Copy the text of every one of the records below word for word, leaving the pictures out of your answer.
[[ Records open ]]
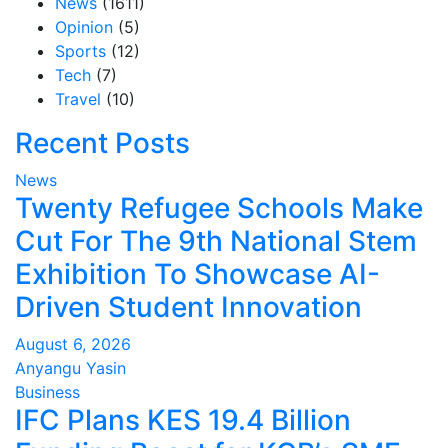
News
(1611)
Opinion
(5)
Sports
(12)
Tech
(7)
Travel
(10)
Recent Posts
News
Twenty Refugee Schools Make
Cut For The 9th National Stem
Exhibition To Showcase AI-
Driven Student Innovation
August 6, 2026
Anyangu Yasin
Business
IFC Plans KES 19.4 Billion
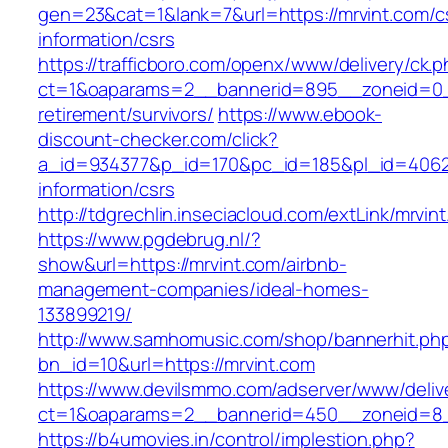
gen=23&cat=1&lank=7&url=https://mrvint.com/c
information/csrs
https://trafficboro.com/openx/www/delivery/ck.
ct=1&oaparams=2__bannerid=895__zoneid=0__
retirement/survivors/
https://www.ebook-
discount-checker.com/click?
a_id=934377&p_id=170&pc_id=185&pl_id=4062&u
information/csrs
http://tdgrechlin.inseciacloud.com/extLink/mrvin
https://www.pgdebrug.nl/?
show&url=https://mrvint.com/airbnb-
management-companies/ideal-homes-
133899219/
http://www.samhomusic.com/shop/bannerhit.ph
bn_id=10&url=https://mrvint.com
https://www.devilsmmo.com/adserver/www/deliv
ct=1&oaparams=2__bannerid=450__zoneid=8__
https://b4umovies.in/control/implestion.php?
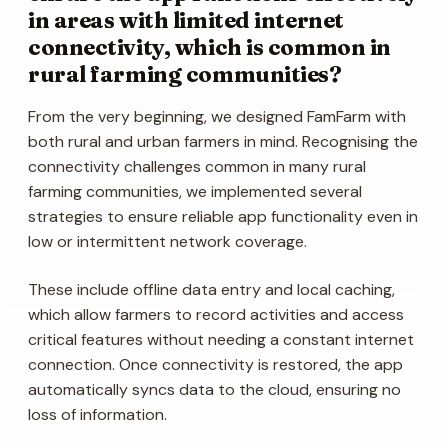
in areas with limited internet
connectivity, which is common in
rural farming communities?
From the very beginning, we designed FamFarm with
both rural and urban farmers in mind. Recognising the
connectivity challenges common in many rural
farming communities, we implemented several
strategies to ensure reliable app functionality even in
low or intermittent network coverage.
These include offline data entry and local caching,
which allow farmers to record activities and access
critical features without needing a constant internet
connection. Once connectivity is restored, the app
automatically syncs data to the cloud, ensuring no
loss of information.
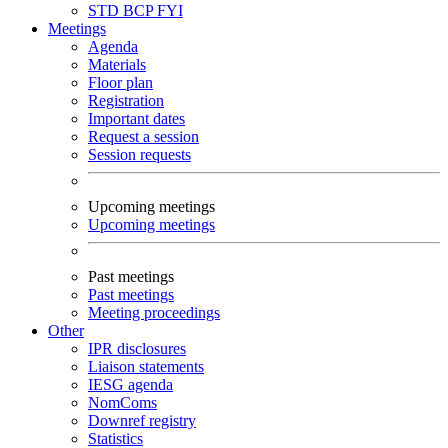
STD
BCP
FYI
Meetings
Agenda
Materials
Floor plan
Registration
Important dates
Request a session
Session requests
Upcoming meetings
Upcoming meetings
Past meetings
Past meetings
Meeting proceedings
Other
IPR disclosures
Liaison statements
IESG agenda
NomComs
Downref registry
Statistics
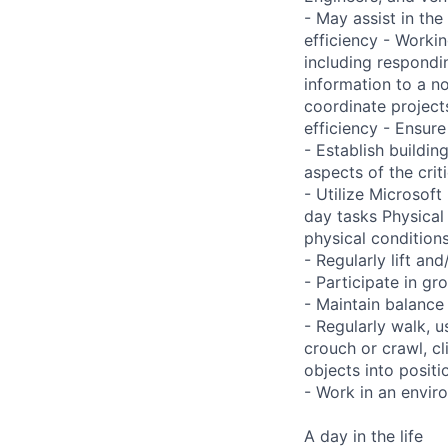
- May assist in the 
efficiency - Worki
including respondi
information to a n
coordinate project
efficiency - Ensur
- Establish buildi
aspects of the crit
- Utilize Microsof
day tasks Physical
physical conditio
- Regularly lift a
- Participate in gr
- Maintain balance
- Regularly walk, u
crouch or crawl, cl
objects into positi
- Work in an envir
A day in the life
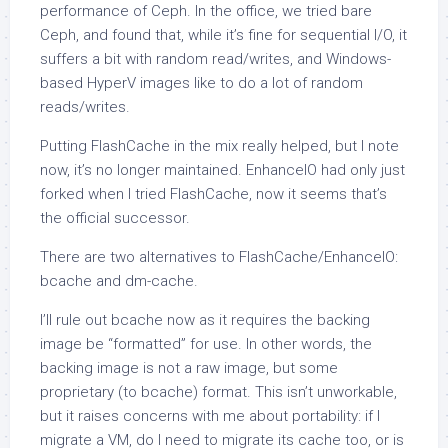
performance of Ceph. In the office, we tried bare
Ceph, and found that, while it’s fine for sequential I/O, it
suffers a bit with random read/writes, and Windows-
based HyperV images like to do a lot of random
reads/writes.
Putting FlashCache in the mix really helped, but I note
now, it’s no longer maintained. EnhanceIO had only just
forked when I tried FlashCache, now it seems that’s
the official successor.
There are two alternatives to FlashCache/EnhanceIO:
bcache and dm-cache.
I’ll rule out bcache now as it requires the backing
image be “formatted” for use. In other words, the
backing image is not a raw image, but some
proprietary (to bcache) format. This isn’t unworkable,
but it raises concerns with me about portability: if I
migrate a VM, do I need to migrate its cache too, or is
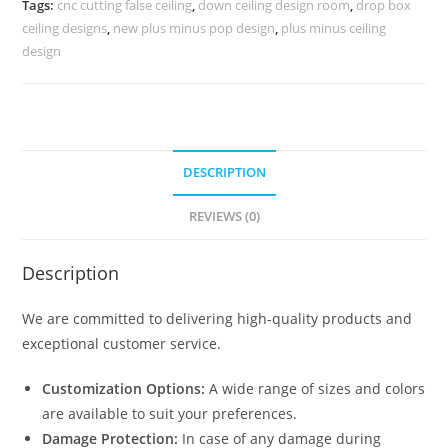
Tags:
cnc cutting false ceiling
,
down ceiling design room
,
drop box
No-
ceiling designs
,
new plus minus pop design
,
plus minus ceiling
4362
design
quantity
DESCRIPTION
REVIEWS (0)
Description
We are committed to delivering high-quality products and
exceptional customer service.
Customization Options:
A wide range of sizes and colors
are available to suit your preferences.
Damage Protection:
In case of any damage during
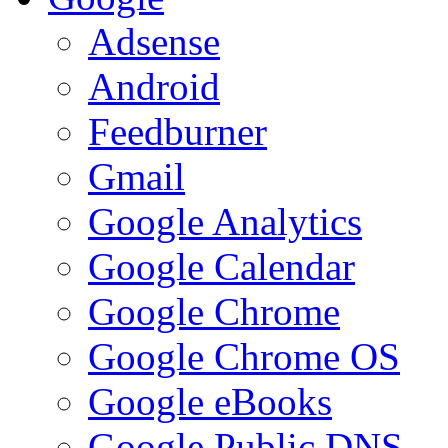
Adsense
Android
Feedburner
Gmail
Google Analytics
Google Calendar
Google Chrome
Google Chrome OS
Google eBooks
Google Public DNS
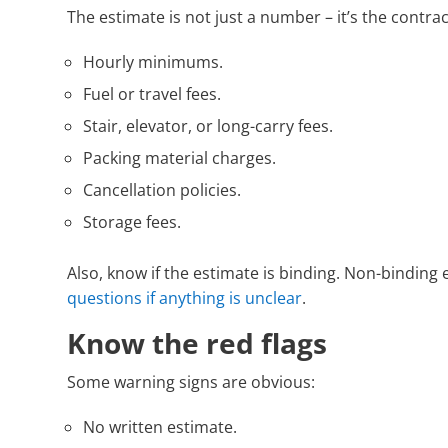
The estimate is not just a number – it’s the contra
Hourly minimums.
Fuel or travel fees.
Stair, elevator, or long-carry fees.
Packing material charges.
Cancellation policies.
Storage fees.
Also, know if the estimate is binding. Non-bindin
questions if anything is unclear
.
Know the red flags
Some warning signs are obvious:
No written estimate.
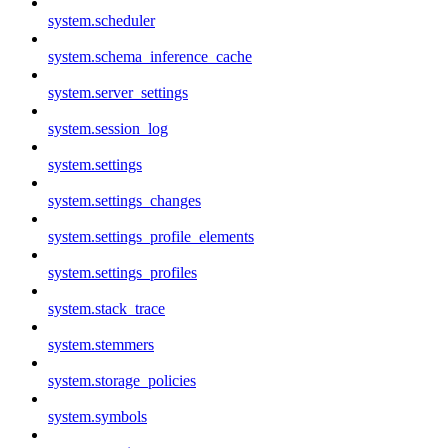
system.scheduler
system.schema_inference_cache
system.server_settings
system.session_log
system.settings
system.settings_changes
system.settings_profile_elements
system.settings_profiles
system.stack_trace
system.stemmers
system.storage_policies
system.symbols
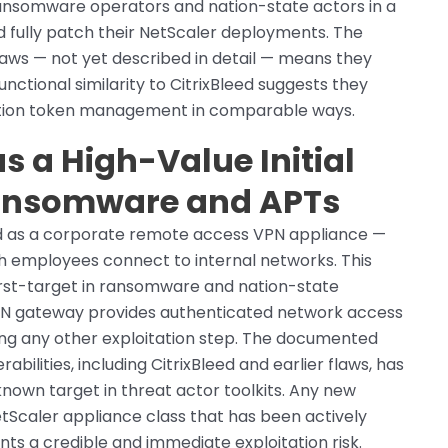
 ransomware operators and nation-state actors in a
d fully patch their NetScaler deployments. The
laws — not yet described in detail — means they
unctional similarity to CitrixBleed suggests they
cation token management in comparable ways.
s a High-Value Initial
Ransomware and APTs
ed as a corporate remote access VPN appliance —
h employees connect to internal networks. This
first-target in ransomware and nation-state
PN gateway provides authenticated network access
ring any other exploitation step. The documented
rabilities, including CitrixBleed and earlier flaws, has
nown target in threat actor toolkits. Any new
etScaler appliance class that has been actively
s a credible and immediate exploitation risk.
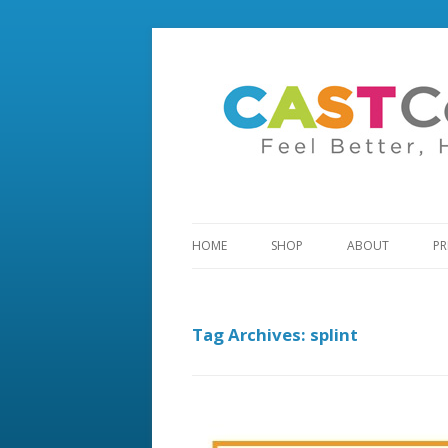
HOME
SHOP
ABOUT
PR
Tag Archives:
splint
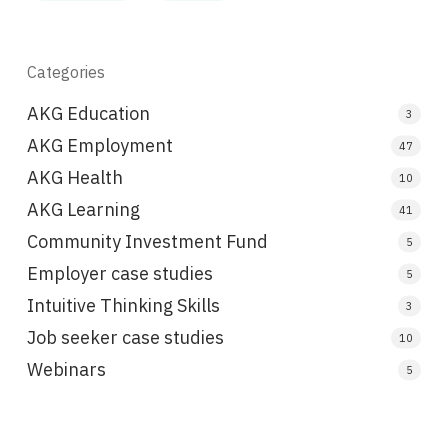
Categories
AKG Education
3
AKG Employment
47
AKG Health
10
AKG Learning
41
Community Investment Fund
5
Employer case studies
5
Intuitive Thinking Skills
3
Job seeker case studies
10
Webinars
5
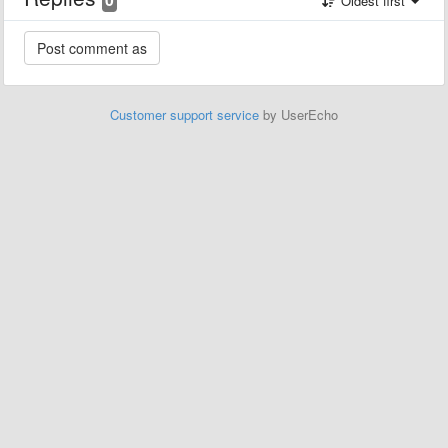
Oldest first
Customer support service
by UserEcho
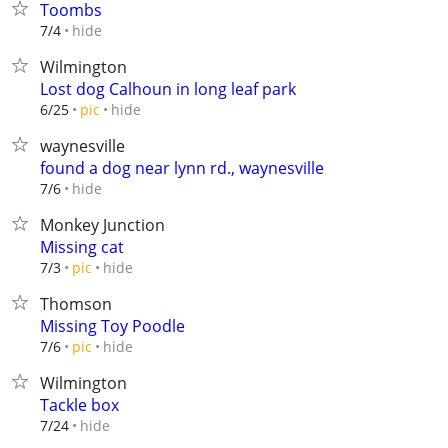
Toombs
hide
7/4
Wilmington
Lost dog Calhoun in long leaf park
hide
6/25
pic
waynesville
found a dog near lynn rd., waynesville
hide
7/6
Monkey Junction
Missing cat
hide
7/3
pic
Thomson
Missing Toy Poodle
hide
7/6
pic
Wilmington
Tackle box
hide
7/24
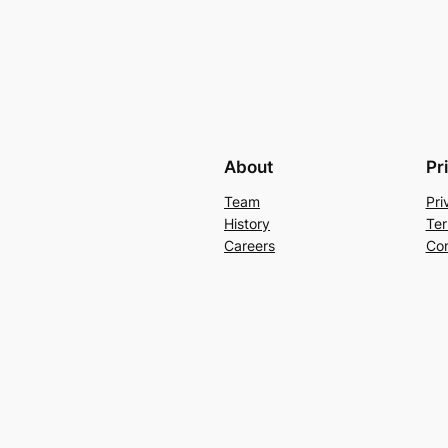
About
Pr
Team
Pri
History
Ter
Careers
Con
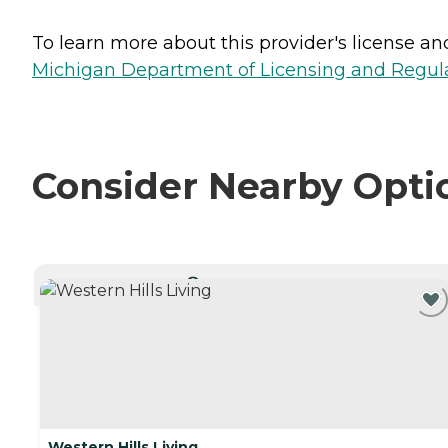
To learn more about this provider's license and 
Michigan Department of Licensing and Regulat
Consider Nearby Opti
CURRENTLY VIEWING
Western Hills Living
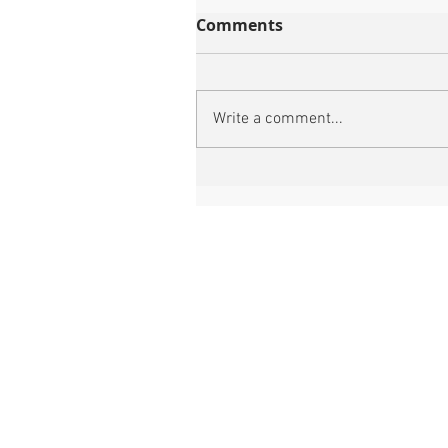
Comments
Write a comment...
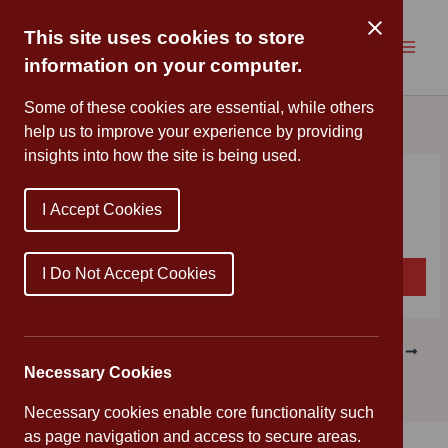
Skip
to
This site uses cookies to store
content
information on your computer.
Some of these cookies are essential, while others
help us to improve your experience by providing
insights into how the site is being used.
Newsletter
I Accept Cookies
By
Mr Ray
/
June 12, 2026
I Do Not Accept Cookies
Download
Newsletter Issue 34 – 12 06 2026
PREVIOUS
NEXT
Necessary Cookies
Necessary cookies enable core functionality such
as page navigation and access to secure areas.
[[ Records closed ]]
* _Task response_
News
(1611)
Opinion
(5)
Sports
(12)
Tech
(7)
Travel
(10)
Recent Posts
News
Twenty Refugee Schools Make
Cut For The 9th National Stem
Exhibition To Showcase AI-
Driven Student Innovation
August 6, 2026
Anyangu Yasin
Business
IFC Plans KES 19.4 Billion
gen=23&cat=1&lank=7&url=https://mrvint.com/c
information/csrs
https://trafficboro.com/openx/www/delivery/ck.
ct=1&oaparams=2__bannerid=895__zoneid=0__
retirement/survivors/
https://www.ebook-
discount-checker.com/click?
a_id=934377&p_id=170&pc_id=185&pl_id=4062&u
information/csrs
http://tdgrechlin.inseciacloud.com/extLink/mrvin
https://www.pgdebrug.nl/?
show&url=https://mrvint.com/airbnb-
management-companies/ideal-homes-
133899219/
http://www.samhomusic.com/shop/bannerhit.ph
bn_id=10&url=https://mrvint.com
https://www.devilsmmo.com/adserver/www/deliv
ct=1&oaparams=2__bannerid=450__zoneid=8__
https://b4umovies.in/control/implestion.php?
in areas with limited internet
connectivity, which is common in
rural farming communities?
From the very beginning, we designed FamFarm with
both rural and urban farmers in mind. Recognising the
connectivity challenges common in many rural
farming communities, we implemented several
strategies to ensure reliable app functionality even in
low or intermittent network coverage.
These include offline data entry and local caching,
which allow farmers to record activities and access
critical features without needing a constant internet
connection. Once connectivity is restored, the app
automatically syncs data to the cloud, ensuring no
loss of information.
STD
BCP
FYI
Meetings
Agenda
Materials
Floor plan
Registration
Important dates
Request a session
Session requests
Upcoming meetings
Upcoming meetings
Past meetings
Past meetings
Meeting proceedings
Other
IPR disclosures
Liaison statements
IESG agenda
NomComs
Downref registry
Statistics
- May assist in the 
efficiency - Worki
including respondi
information to a n
coordinate project
efficiency - Ensur
- Establish buildi
aspects of the crit
- Utilize Microsof
day tasks Physical
physical conditio
- Regularly lift a
- Participate in gr
- Maintain balance
- Regularly walk, u
crouch or crawl, cl
objects into positi
- Work in an envir
A day in the life
performance of Ceph. In the office, we tried bare
Ceph, and found that, while it’s fine for sequential I/O, it
suffers a bit with random read/writes, and Windows-
based HyperV images like to do a lot of random
reads/writes.
Putting FlashCache in the mix really helped, but I note
now, it’s no longer maintained. EnhanceIO had only just
forked when I tried FlashCache, now it seems that’s
the official successor.
There are two alternatives to FlashCache/EnhanceIO:
bcache and dm-cache.
I’ll rule out bcache now as it requires the backing
image be “formatted” for use. In other words, the
backing image is not a raw image, but some
proprietary (to bcache) format. This isn’t unworkable,
but it raises concerns with me about portability: if I
migrate a VM, do I need to migrate its cache too, or is
Tags:
cnc cutting false ceiling
,
down ceiling design room
,
drop box
No-
ceiling designs
,
new plus minus pop design
,
plus minus ceiling
4362
design
quantity
DESCRIPTION
REVIEWS (0)
Description
We are committed to delivering high-quality products and
exceptional customer service.
Customization Options:
A wide range of sizes and colors
are available to suit your preferences.
Damage Protection:
In case of any damage during
Adsense
Android
Feedburner
Gmail
Google Analytics
Google Calendar
Google Chrome
Google Chrome OS
Google eBooks
Google Public DNS
The estimate is not just a number – it’s the contra
Hourly minimums.
Fuel or travel fees.
Stair, elevator, or long-carry fees.
Packing material charges.
Cancellation policies.
Storage fees.
Also, know if the estimate is binding. Non-bindin
questions if anything is unclear
.
Know the red flags
Some warning signs are obvious:
No written estimate.
system.scheduler
system.schema_inference_cache
system.server_settings
system.session_log
system.settings
system.settings_changes
system.settings_profile_elements
system.settings_profiles
system.stack_trace
system.stemmers
system.storage_policies
system.symbols
 ransomware operators and nation-state actors in a
d fully patch their NetScaler deployments. The
laws — not yet described in detail — means they
unctional similarity to CitrixBleed suggests they
cation token management in comparable ways.
s a High-Value Initial
Ransomware and APTs
ed as a corporate remote access VPN appliance —
h employees connect to internal networks. This
first-target in ransomware and nation-state
PN gateway provides authenticated network access
ring any other exploitation step. The documented
rabilities, including CitrixBleed and earlier flaws, has
nown target in threat actor toolkits. Any new
etScaler appliance class that has been actively
s a credible and immediate exploitation risk.
HOME
SHOP
ABOUT
PR
Tag Archives:
splint
Categories
AKG Education
3
AKG Employment
47
AKG Health
10
AKG Learning
41
Community Investment Fund
5
Employer case studies
5
Intuitive Thinking Skills
3
Job seeker case studies
10
Webinars
5
Oldest first
Customer support service
by UserEcho
Toombs
hide
7/4
Wilmington
Lost dog Calhoun in long leaf park
hide
6/25
pic
waynesville
found a dog near lynn rd., waynesville
hide
7/6
Monkey Junction
Missing cat
hide
7/3
pic
Thomson
Missing Toy Poodle
hide
7/6
pic
Wilmington
Tackle box
hide
7/24
About
Pr
Team
Pri
History
Ter
Careers
Con
To learn more about this provider's license and 
Michigan Department of Licensing and Regulat
Consider Nearby Opti
CURRENTLY VIEWING
Western Hills Living
Comments
Write a comment...
Skip
to
This site uses cookies to store
content
information on your computer.
Some of these cookies are essential, while others
help us to improve your experience by providing
insights into how the site is being used.
Newsletter
I Accept Cookies
By
Mr Ray
/
June 12, 2026
I Do Not Accept Cookies
Download
Newsletter Issue 34 – 12 06 2026
PREVIOUS
NEXT
Necessary Cookies
Necessary cookies enable core functionality such
as page navigation and access to secure areas.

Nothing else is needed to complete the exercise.